Advice for Your Own Setup
If you have a 4090: You're in the best position possible for local LLMs right now. Set flash attention and q8_0 KV cache, then go straight to the Qwen3 MoE models. You'll be shocked at the quality-per-dollar.
If you have a 4080/3090 (16GB): Focus on 14B models - phi4, deepcoder, nemotron-3-nano. They'll fit entirely in VRAM and run at 60-90 tok/s.
If you're considering a second GPU: Do the Ollama config optimizations first. Seriously. I got more speed from two environment variables than from a $300 GPU + riser setup. If you still want dual-GPU after that, get the cheapest card with the most VRAM you can find - bandwidth doesn't matter much since the inter-GPU transfer is inherently bottlenecked.

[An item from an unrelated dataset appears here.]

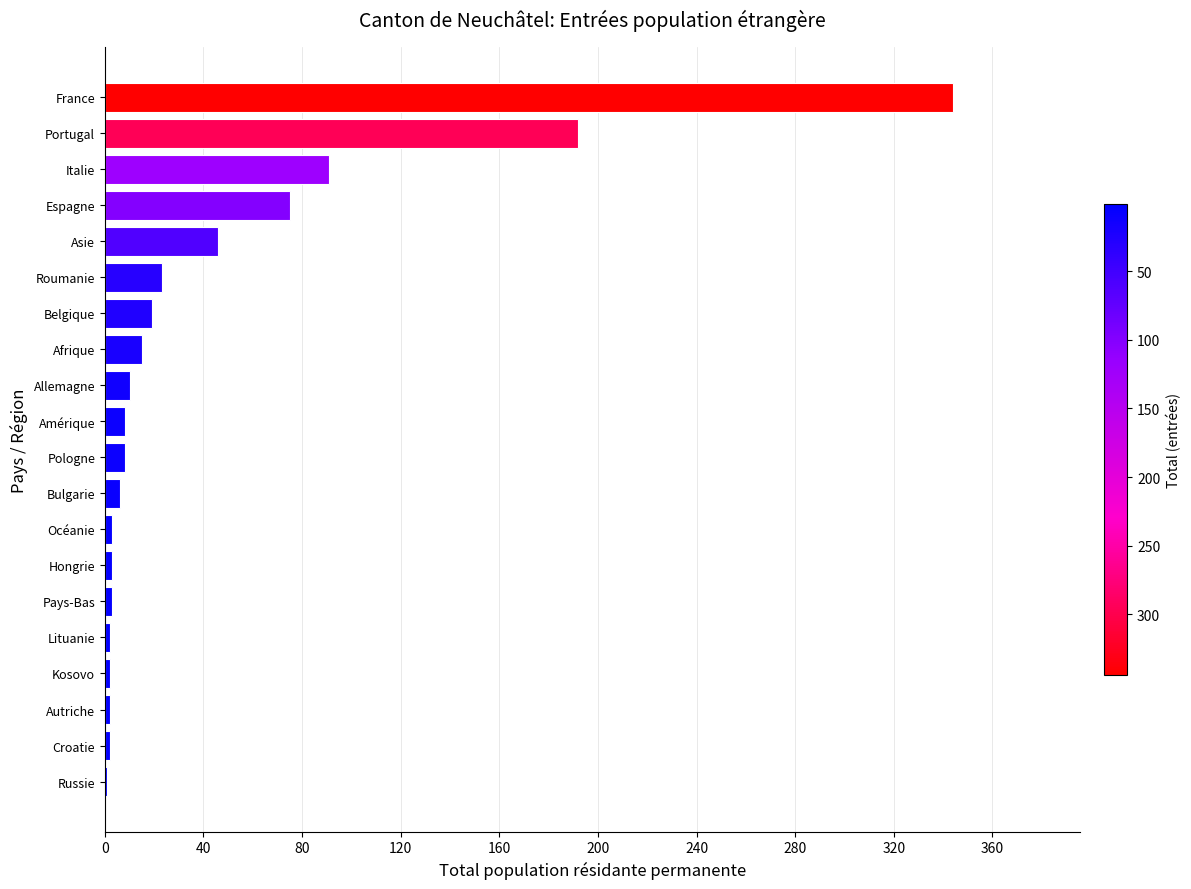

Is it true that the value at Asie is 46?

True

If you want 70B models: Q2 quantization is the move. Yes, Q2. The quality loss from 70B Q4 to 70B Q2 is smaller than the quality gap between 70B Q2 and 32B Q4. More neurons thinking imprecisely beats fewer neurons thinking precisely. I've done blind comparisons and the 70B Q2 wins on reasoning tasks almost every time.
What's Next
I'm watching three things: Llama 4 (the full model, not Scout), Qwen3.5's rumored 72B MoE variant, and whatever DeepSeek ships next. The MoE trend is the real story here - it's making parameter count partially irrelevant by only activating what's needed. If Qwen ships a 72B MoE with 14B active parameters, it'll run at Tier A speeds with Tier C quality. That's the dream.
For now, the 4090 remains the best local inference card you can buy. The 5090's extra VRAM would be nice, but at twice the price, the performance-per-dollar isn't there yet. I'll upgrade when 70B Q4 fits in a single card. Until then, Q2 and coffee.